Rebecca West
- In full:
- Dame Rebecca West
- Pseudonym of:
- Cicily Isabel Andrews
- Née:
- Fairfield
- Died:
- March 15, 1983, London (aged 90)
- Also Known As:
- Dame Rebecca West
- Cicily Isabel Fairfield
- Cicily Isabel Andrews
Rebecca West (born December 21, 1892, London, England—died March 15, 1983, London) was a British journalist, novelist, and critic, who was perhaps best known for her reports on the Nürnberg trials of Nazi war criminals (1945–46).
West was the daughter of an army officer and was educated in Edinburgh after her father’s death in 1902. She later trained in London as an actress (taking her pseudonym from a role that she had played in Henrik Ibsen’s play Rosmersholm).
From 1911 West became involved in journalism, contributing frequently to the left-wing press and making a name for herself as a fighter for women’s suffrage. In 1916 she published a critical biography of Henry James that revealed something of her lively intellectual curiosity, and she then embarked on a career as a novelist with an outstanding—and Jamesian—novel, The Return of the Soldier (1918). Describing the return of a shell-shocked soldier from World War I, the novel subtly explores questions of gender and class, identity and memory. Her other novels include The Judge (1922), Harriet Hume (1929), The Thinking Reed (1936), The Fountain Overflows (1957), and The Birds Fall Down (1966).
In 1937 West visited Yugoslavia and later wrote Black Lamb and Grey Falcon, 2 vol. (1942), an examination of Balkan politics, culture, and history. In 1946 she reported on the trial for treason of William Joyce (“Lord Haw-Haw”) for The New Yorker magazine. Published as The Meaning of Treason (1949; rev. ed., 1965), it examined not only the traitor’s role in modern society but also the roles of the intellectual and the scientist. Later she published a similar collection, The New Meaning of Treason (1964). Her brilliant reports on the Nürnberg trials were collected in A Train of Powder (1955).

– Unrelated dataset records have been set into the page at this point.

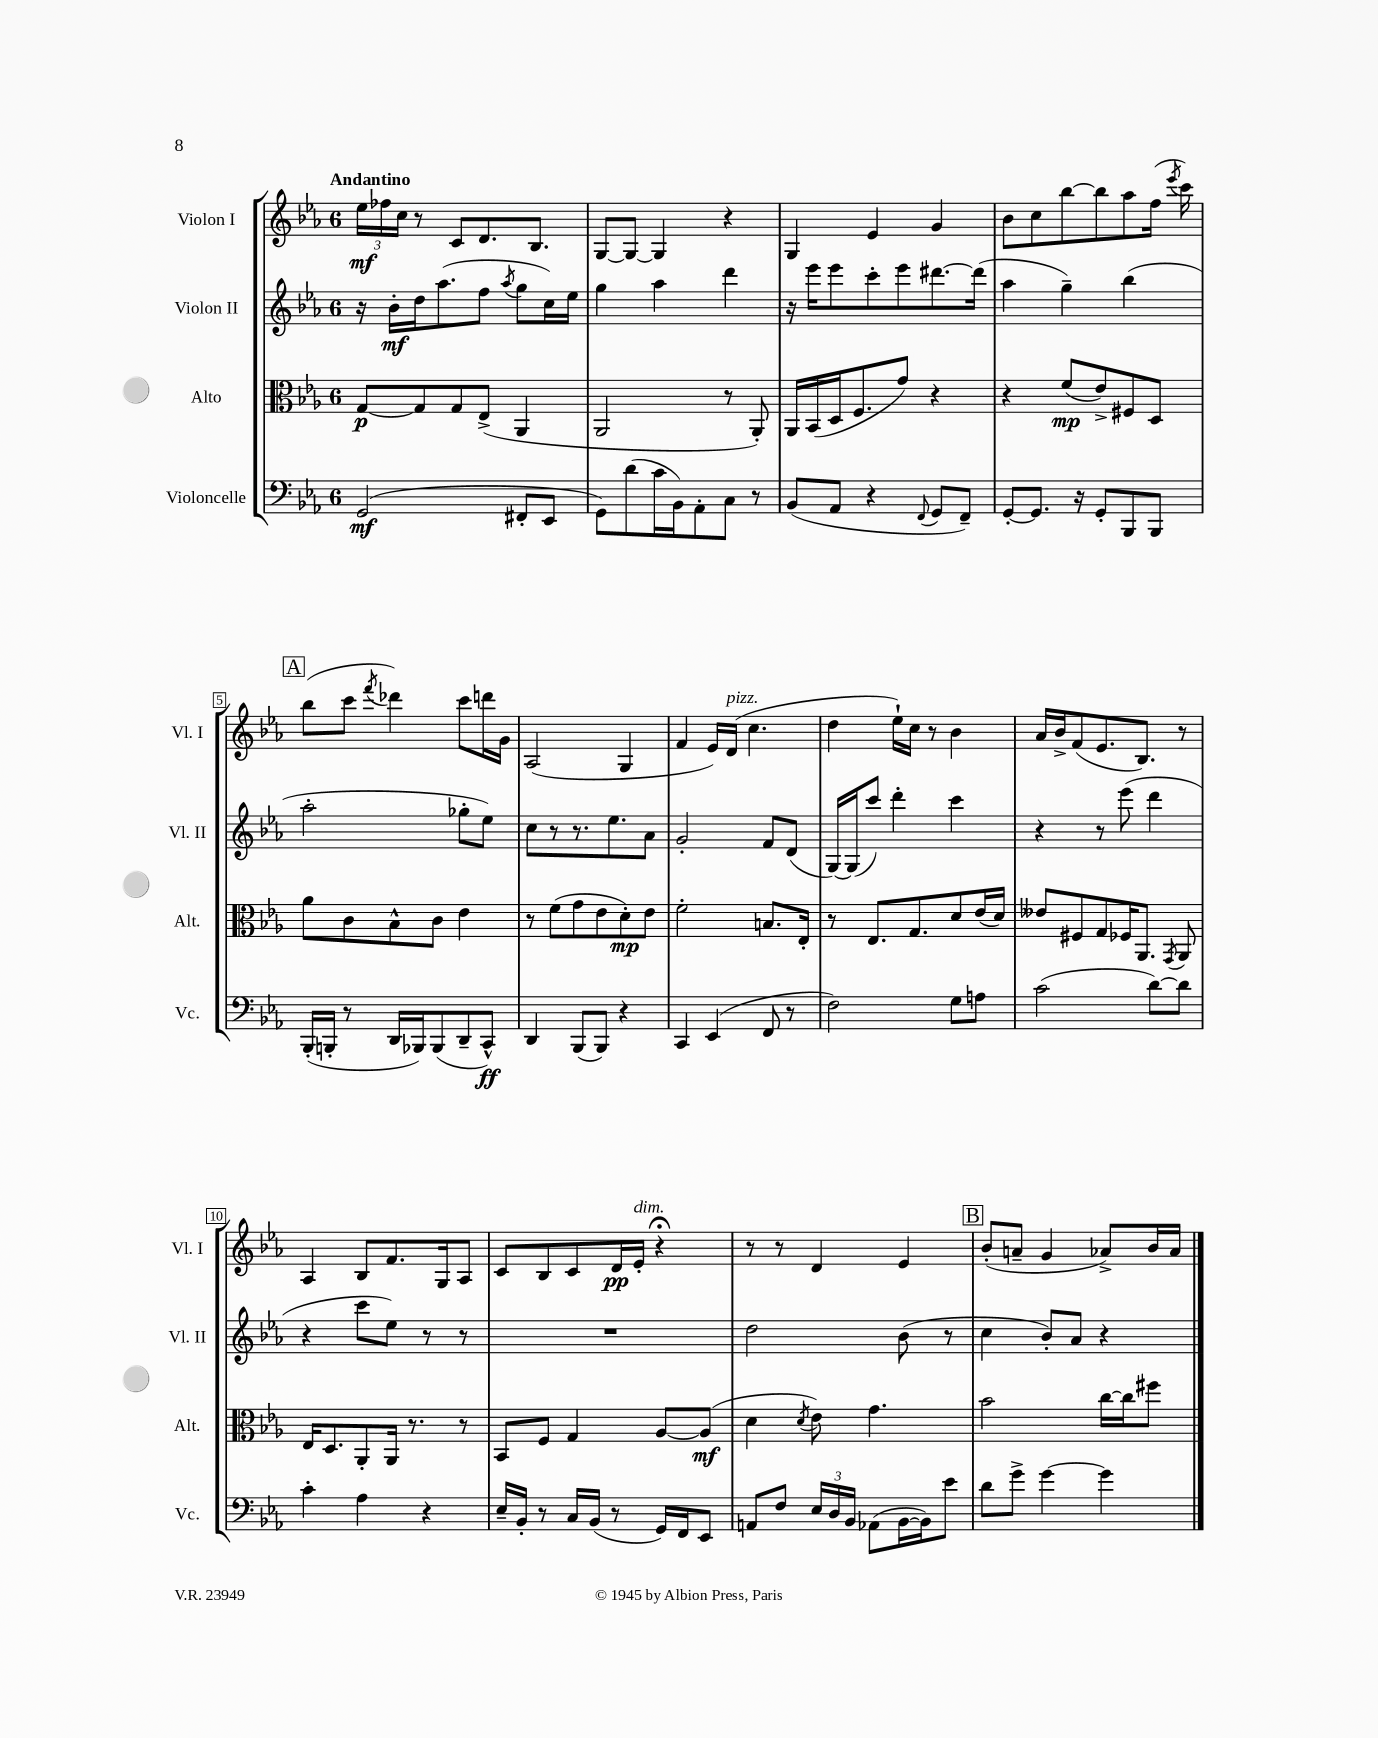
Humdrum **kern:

**kern	**dynam	**kern	**dynam	**kern	**dynam	**kern	**dynam
*part4	*part4	*part3	*part3	*part2	*part2	*part1	*part1
*staff4	*staff4	*staff3	*staff3	*staff2	*staff2	*staff1	*staff1
*I"Violoncelle	*	*I"Alto	*	*I"Violon II	*	*I"Violon I	*
*I'Vc.	*	*I'Alt.	*	*I'Vl. II	*	*I'Vl. I	*
*clefF4	*	*clefC3	*	*clefG2	*	*clefG2	*
*k[b-e-a-]	*	*k[b-e-a-]	*	*k[b-e-a-]	*	*k[b-e-a-]	*
*M6/8	*	*M6/8	*	*M6/8	*	*M6/8	*
=1	=1	=1	=1	=1	=1	=1	=1
!	!	!	!	!	!	!LO:TX:a:B:t=Andantino	!
(2GG/	mf	[8G/L	p	16r	.	24ee-\LL	mf
.	.	.	.	.	.	24ff-X\	.
.	.	.	.	16b-'\LL	mf	.	.
.	.	.	.	.	.	24cc\JJ	.
.	.	8G/]	.	16dd\J	.	8r	.
.	.	.	.	(8.aa-\	.	.	.
.	.	8G/	.	.	.	8c/L	.
.	.	(8E-^/J	.	8ff\J	.	8.d/	.
.	.	.	.	8qaa-/	.	.	.
8FF#X'/L	.	4AA-/	.	8gg\L	.	.	.
.	.	.	.	.	.	8.B-/J	.
8EE-/J	.	.	.	16cc\L)	.	.	.
.	.	.	.	16ee-\JJ	.	.	.
=2	=2	=2	=2	=2	=2	=2	=2
8GG\L)	.	2AA-/	.	4gg\	.	[8G/L	.
(8d\	.	.	.	.	.	8G/J_	.
16c\L	.	.	.	4aa-\	.	4G/]	.
16BB-\J)	.	.	.	.	.	.	.
8AA-'\	.	.	.	.	.	.	.
8C\J	.	8r	.	4ddd\	.	4r	.
8r	.	8AA-'/)	.	.	.	.	.
=3	=3	=3	=3	=3	=3	=3	=3
(8BB-/L	.	16AA-/LL	.	16r	.	4G/	.
.	.	(16BB-/	.	16eee-\KL	.	.	.
8AA-/J	.	16D/J	.	8eee-\	.	.	.
.	.	8.F/	.	.	.	.	.
4r	.	.	.	8ccc'\	.	4e-/	.
.	.	8g/J)	.	8eee-\	.	.	.
8qqFF/	.	.	.	.	.	.	.
8GG/L	.	4r	.	[8.ddd#X\	.	4g/	.
8FF~/J)	.	.	.	.	.	.	.
.	.	.	.	(16ddd#\Jk]	.	.	.
=4	=4	=4	=4	=4	=4	=4	=4
[8GG'/L	.	4r	.	4aa-\	.	8b-\L	.
8.GG/J]	.	.	.	.	.	8cc\	.
.	.	(8f/L	mp	4gg~\)	.	[8bb-\	.
16r	.	.	.	.	.	.	.
8GG'/L	.	8e-^/)	.	.	.	8bb-\]	.
8BBB-/	.	8F#X/	.	(4bb-\	.	8aa-\	.
8BBB-/J	.	8D/J	.	.	.	(16ff\Jk	.
.	.	.	.	.	.	8qeee-/	.
.	.	.	.	.	.	16ccc\)	.
!!LO:LB:g=z
!!LO:REH:place=s1:t=A
=5	=5	=5	=5	=5	=5	=5	=5
(16BBB-'/LL	.	8a-\L	.	2aa-'\	.	(8bb-\L	.
16BBBn'/JJ	.	.	.	.	.	.	.
8r	.	8c\	.	.	.	8ccc\J	.
.	.	.	.	.	.	8qfff/	.
16DD/LL	.	8B-^^\	.	.	.	4ddd-X\)	.
16BBB-X/J)	.	.	.	.	.	.	.
(8BBB-/	.	8c\J	.	.	.	.	.
8DD~/	.	4e-\	.	8gg-X'\L	.	8ccc\L	.
8CC^^/J)	ff	.	.	8ee-\J)	.	16dddn\L	.
.	.	.	.	.	.	16g\JJ	.
=6	=6	=6	=6	=6	=6	=6	=6
4DD/	.	8r	.	8cc\L	.	(2A-/	.
.	.	(8f\L	.	8r	.	.	.
(8BBB-/L	.	8g\	.	8.r	.	.	.
8BBB-/J)	.	8e-\	.	.	.	.	.
.	.	.	.	8.ee-\	.	.	.
4r	.	8d'\)	mp	.	.	4G/	.
.	.	8e-\J	.	8a-\J	.	.	.
=7	=7	=7	=7	=7	=7	=7	=7
4CC/	.	2f'\	.	2g'/	.	4f/	.
(4EE-/	.	.	.	.	.	16e-/LL)	.
!	!	!	!	!	!	!LO:TX:a:i:t=pizz.	!
.	.	.	.	.	.	(16d/JJ	.
.	.	.	.	.	.	4.cc\	.
8FF/	.	8.Bn/L	.	8f/L	.	.	.
8r	.	.	.	(8d/J	.	.	.
.	.	16E-'/Jk	.	.	.	.	.
=8	=8	=8	=8	=8	=8	=8	=8
2F\)	.	8r	.	[16G/LL)	.	4dd\	.
.	.	.	.	(16G/J]	.	.	.
.	.	8.E-/L	.	8ccc/J)	.	.	.
.	.	.	.	4ddd'\	.	16ee-`\LL)	.
.	.	8.G/	.	.	.	16cc\JJ	.
.	.	.	.	.	.	8r	.
8G\L	.	8d/	.	4ccc\	.	4b-\	.
8An\J	.	(16e-/L	.	.	.	.	.
.	.	16d/JJ)	.	.	.	.	.
=9	=9	=9	=9	=9	=9	=9	=9
(2c\	.	8e--X/L	.	4r	.	16a-/LL	.
.	.	.	.	.	.	16b-^/J	.
.	.	8F#X/	.	.	.	(8f/	.
.	.	8G/	.	8r	.	8.e-/	.
.	.	16F-X/K	.	(8eee-\	.	.	.
.	.	8.AA-/J	.	.	.	8.B-/J)	.
[8d\L)	.	.	.	4ddd\	.	.	.
.	.	8qGG/	.	.	.	.	.
8d\J]	.	8AA-/	.	.	.	8r	.
!!LO:LB:g=z
=10	=10	=10	=10	=10	=10	=10	=10
4c'\	.	16E-/KL	.	4r	.	4A-/	.
.	.	8.D/	.	.	.	.	.
4A-\	.	8AA-'/	.	8ccc\L	.	8B-/L	.
.	.	16AA-/Jk	.	8ee-\J)	.	8.f/	.
.	.	8.r	.	.	.	.	.
4r	.	.	.	8r	.	.	.
.	.	.	.	.	.	16G/k	.
.	.	8r	.	8r	.	8A-/J	.
=11	=11	=11	=11	=11	=11	=11	=11
16E-~/LL	.	8BB-/L	.	2.r	.	8c/L	.
16BB-'/JJ	.	.	.	.	.	.	.
8r	.	8F/J	.	.	.	8B-/	.
16C/LL	.	4G/	.	.	.	8c/	.
(16BB-/JJ	.	.	.	.	.	.	.
8r	.	.	.	.	.	16d/L	pp
!	!	!	!	!	!	!LO:TX:a:i:t=dim.	!
.	.	.	.	.	.	16e-'/JJ	.
16GG/LL)	.	[8A-/L	.	.	.	4r;<	.
16FF/J	.	.	.	.	.	.	.
8EE-/J	.	(8A-/J]	mf	.	.	.	.
=12	=12	=12	=12	=12	=12	=12	=12
8AAn/L	.	4d\	.	2dd\	.	8r	.
8F/J	.	.	.	.	.	8r	.
.	.	8qd/	.	.	.	.	.
24E-/LL	.	8e-\)	.	.	.	4d/	.
24D/	.	.	.	.	.	.	.
24BB-/JJ	.	.	.	.	.	.	.
(8AA-X\L	.	4.g\	.	.	.	.	.
[16BB-\L	.	.	.	(8b-\	.	4e-/	.
16BB-\J])	.	.	.	.	.	.	.
8e-\J	.	.	.	8r	.	.	.
!!LO:REH:place=s1:t=B
=13	=13	=13	=13	=13	=13	=13	=13
8d\L	.	2b-\	.	4cc\	.	(8b-'/L	.
8g^\J	.	.	.	.	.	8an~/J	.
[4g\	.	.	.	8b-'/L)	.	4g/	.
.	.	.	.	8a-/J	.	.	.
4g\]	.	[16cc\LL	.	4r	.	8a-X^/L)	.
.	.	16cc\J]	.	.	.	.	.
.	.	8ff#X\J	.	.	.	16b-/L	.
.	.	.	.	.	.	16a-/JJ	.
==	==	==	==	==	==	==	==
*-	*-	*-	*-	*-	*-	*-	*-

West was created a Dame Commander of the Order of the British Empire (DBE) in 1959. During West’s lifetime, her novels attracted much less attention than did her social and cultural writings, but, at the end of the 20th century, feminist critics argued persuasively that her fiction was formally as inventive as that of her female modernist contemporaries.
Rebecca West: A Celebration, a selection of her works, was published in 1977, and her personal reflection on the turn of the 20th century, 1900, was published in 1982. Selected Letters of Rebecca West, edited by Bonnie Kime Scott, was published in 2000. The critic and author Anthony West was the son of Dame Rebecca and the English novelist H.G. Wells.